Thanks to Kit Baum there is an updated version of the package -gzsave-
available from the SSC repository. The update has corrected the filename
handling, so that after opening a dataset with gzuse, the filename of
the compressed file is now reported in for example the -describe-
command, and not the temporary file name created during the
decompression process. Thanks goes to my collegaue Morten Andersen for
pointing this out.
From the description of the package:
*Description*
gzsave stores the dataset currently in memory on disk under the name
filename. If filename is specified without an extension, .dta.gz is used.
gzuse loads a Stata-format dataset previously saved by gzsave into
memory.

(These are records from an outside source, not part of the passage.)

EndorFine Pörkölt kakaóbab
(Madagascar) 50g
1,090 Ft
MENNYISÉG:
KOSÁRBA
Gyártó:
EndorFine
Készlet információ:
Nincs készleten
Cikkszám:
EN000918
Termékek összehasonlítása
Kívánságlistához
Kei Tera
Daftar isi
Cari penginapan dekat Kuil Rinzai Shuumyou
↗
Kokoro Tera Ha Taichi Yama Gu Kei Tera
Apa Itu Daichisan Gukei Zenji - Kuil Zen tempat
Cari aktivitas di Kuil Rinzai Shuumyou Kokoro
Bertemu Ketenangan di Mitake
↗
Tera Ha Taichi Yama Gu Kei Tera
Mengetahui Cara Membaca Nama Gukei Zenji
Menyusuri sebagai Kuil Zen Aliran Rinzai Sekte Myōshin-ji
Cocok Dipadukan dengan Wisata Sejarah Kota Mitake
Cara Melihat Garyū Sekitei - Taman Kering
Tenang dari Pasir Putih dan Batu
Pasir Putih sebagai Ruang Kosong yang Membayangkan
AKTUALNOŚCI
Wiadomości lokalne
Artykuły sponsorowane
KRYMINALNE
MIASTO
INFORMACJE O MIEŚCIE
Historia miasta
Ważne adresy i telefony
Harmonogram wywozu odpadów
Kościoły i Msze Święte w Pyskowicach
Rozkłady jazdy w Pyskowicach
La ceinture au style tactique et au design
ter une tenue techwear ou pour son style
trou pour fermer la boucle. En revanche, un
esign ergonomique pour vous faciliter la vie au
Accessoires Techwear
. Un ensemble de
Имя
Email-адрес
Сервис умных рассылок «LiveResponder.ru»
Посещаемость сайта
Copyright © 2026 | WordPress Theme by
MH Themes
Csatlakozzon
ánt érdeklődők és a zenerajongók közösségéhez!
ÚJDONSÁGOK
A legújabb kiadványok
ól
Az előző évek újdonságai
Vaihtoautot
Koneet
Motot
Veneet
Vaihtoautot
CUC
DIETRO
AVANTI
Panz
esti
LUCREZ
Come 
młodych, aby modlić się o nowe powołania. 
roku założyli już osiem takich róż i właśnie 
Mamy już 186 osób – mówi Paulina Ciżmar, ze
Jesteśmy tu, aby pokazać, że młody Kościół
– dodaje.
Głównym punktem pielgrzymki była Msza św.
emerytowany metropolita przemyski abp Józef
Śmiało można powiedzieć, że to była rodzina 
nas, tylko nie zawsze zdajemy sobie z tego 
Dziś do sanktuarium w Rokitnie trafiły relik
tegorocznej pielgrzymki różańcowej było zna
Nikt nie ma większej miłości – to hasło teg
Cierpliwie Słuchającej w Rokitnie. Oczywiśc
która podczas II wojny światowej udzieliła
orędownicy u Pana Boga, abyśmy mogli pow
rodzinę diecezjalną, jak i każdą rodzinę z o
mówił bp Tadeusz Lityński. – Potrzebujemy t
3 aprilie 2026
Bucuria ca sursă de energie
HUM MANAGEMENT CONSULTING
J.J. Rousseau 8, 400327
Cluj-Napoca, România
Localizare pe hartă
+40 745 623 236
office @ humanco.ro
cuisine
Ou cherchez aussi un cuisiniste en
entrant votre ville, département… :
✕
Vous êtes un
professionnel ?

If filename is specified without an extension, .dta.gz is
assumed.
*Remarks*
These commands are useful for two purposes:
First, they obviously help lowering the space used on disk by a dataset,
which may be important when storing very large datasets.
Second, they may help reduce network load when using a distributed disk
system such as NFS. This is due to the fact that the commands only
transfer the compressed datasets over the network, since the
uncompressed dataset is only stored as a temporay datafile, which
typically resides on the local disk (where local is relative to the
running instance of Stata).
The price paid for saving disk space (and network load) is the CPU time
used by gzip - please, test for yourself whether compression is actually
advantageous in your specific set-up.